DOCUMENT EXCERPT –
>> BEGIN
Based on countless arty chats over the years, I have concluded that people who don’t draw much (or ever), easily consider it to be a lofty and noble pursuit for a few special people aided by the rare gift of raw-born talent. As an artist who couldn’t execute a convincing stick person before my first drawing class, I now happily assert that any willing learner can be taught to successfully translate what they see into lines on paper. As a test to that theory, I recently tried two very different approaches to drawing lessons: the first, rooted in 250 years of tradition at London’s premiere art academy; the second, steeped in gin-and-tonic atop my local pub.
Royal Drawing School
The human figure, with all her contours and shapes, the play of light and shadow on his body, is a subject that has captivated artists and craftspersons for centuries. Humans have stood against gods, have become gods, and represented ideals of virtue, wisdom, beauty, or strength, through humble charcoal or the sublimity of paint and marble. For many schools of art, learning to depict the nude hasn’t changed much since the Renaissance (except now, women are allowed inside art schools, and actual female models have replaced the squishy young men with stuck-on breasts…but I digress…)
>> END
DIRECTIONS –
1. Answer these questions about the drawing-lessons text:
(a) What could the writer not execute before the first drawing class?
(b) How many years of tradition is the first approach to drawing lessons rooted in?
(c) According to the text, who have actual female models replaced in art schools?
2. Rewrite the drawing-lessons text from "Royal Drawing School" up to and including "breasts…but I digress…)", changing "charcoal" to "graphite".

DATASET EXCERPT –
>> BEGIN
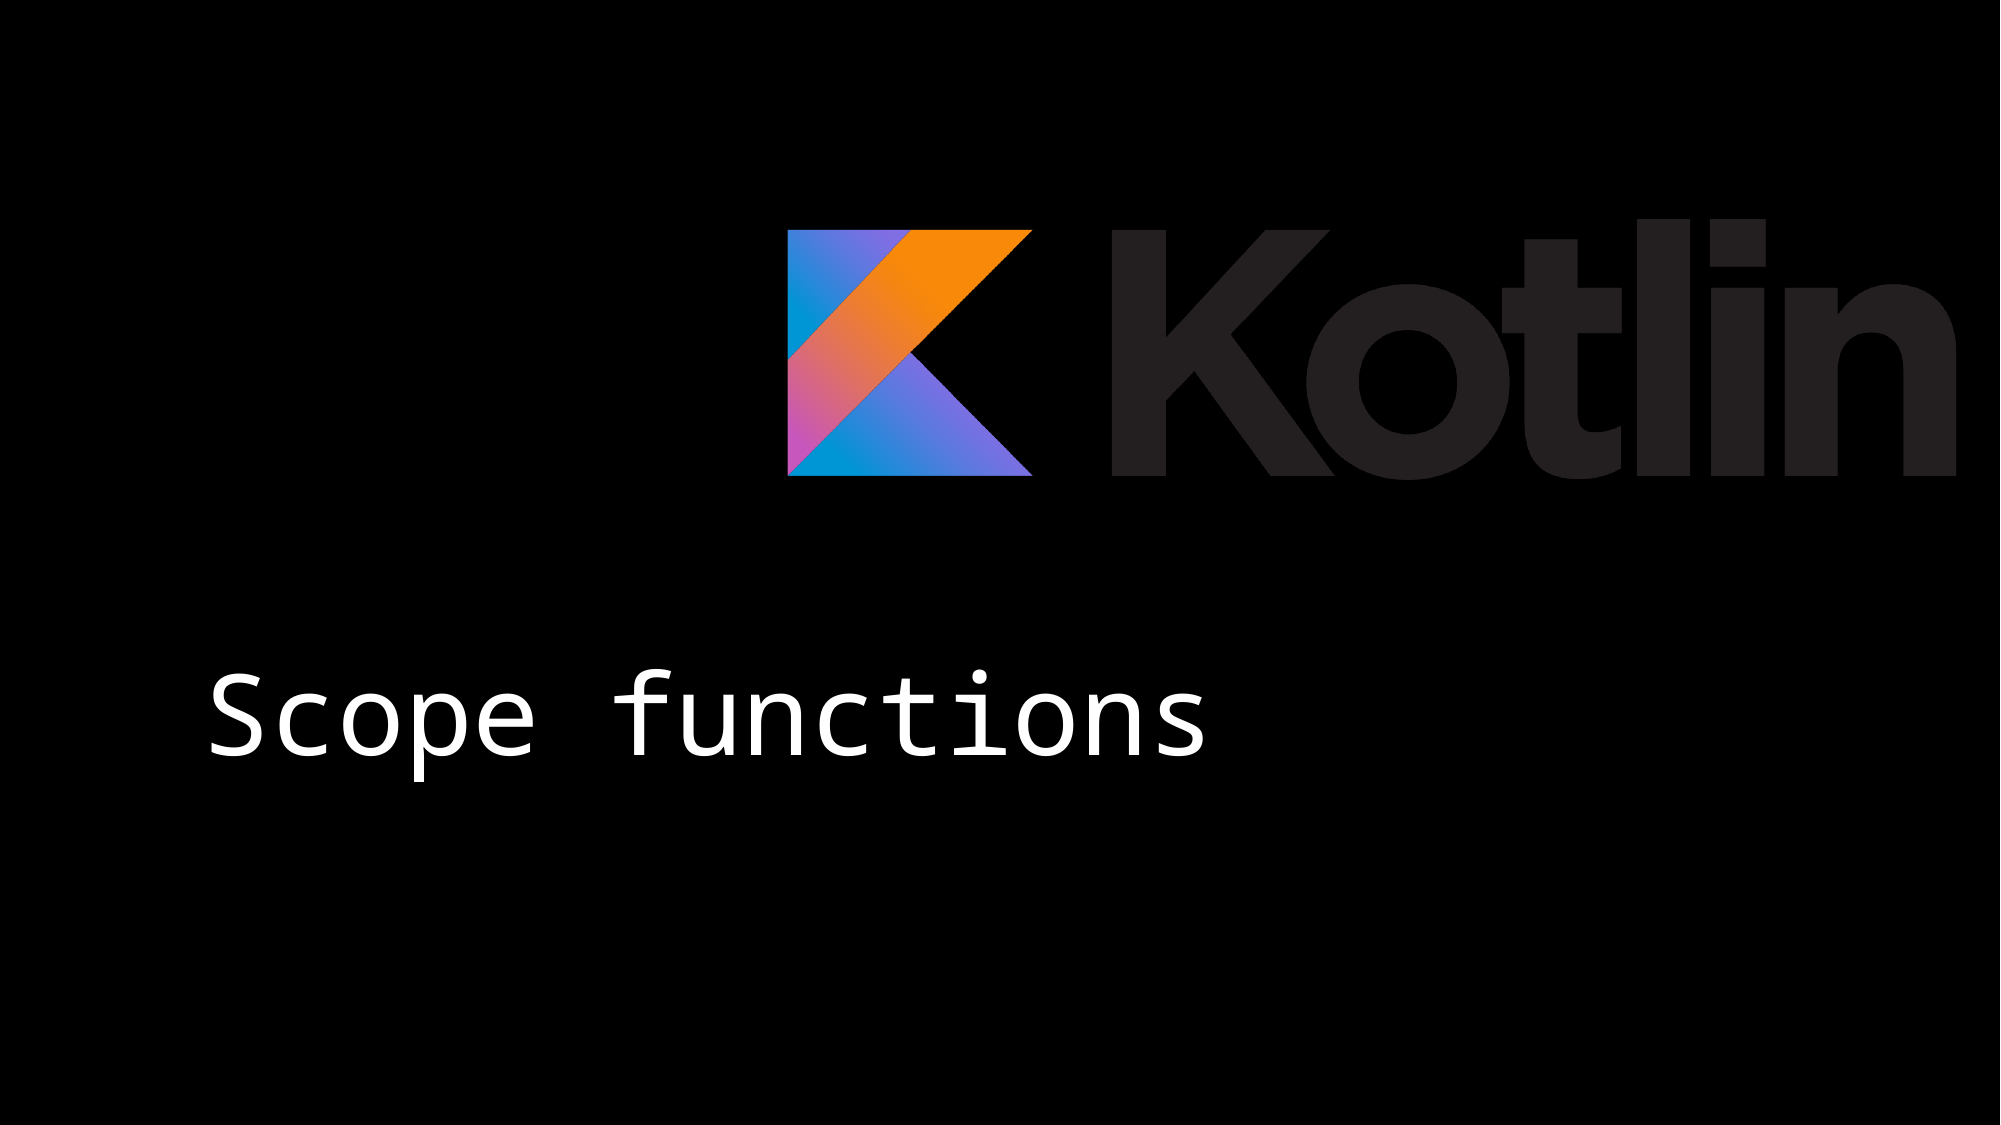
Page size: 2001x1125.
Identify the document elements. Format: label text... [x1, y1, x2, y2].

picture [787, 219, 1957, 480]
title Scope functions [187, 337, 1813, 788]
>> END
RESPONSE LIST –
1.
(a) A convincing stick person.
(b) 250 years.
(c) The squishy young men with stuck-on breasts.

2.
Royal Drawing School
The human figure, with all her contours and shapes, the play of light and shadow on his body, is a subject that has captivated artists and craftspersons for centuries. Humans have stood against gods, have become gods, and represented ideals of virtue, wisdom, beauty, or strength, through humble graphite or the sublimity of paint and marble. For many schools of art, learning to depict the nude hasn’t changed much since the Renaissance (except now, women are allowed inside art schools, and actual female models have replaced the squishy young men with stuck-on breasts…but I digress…)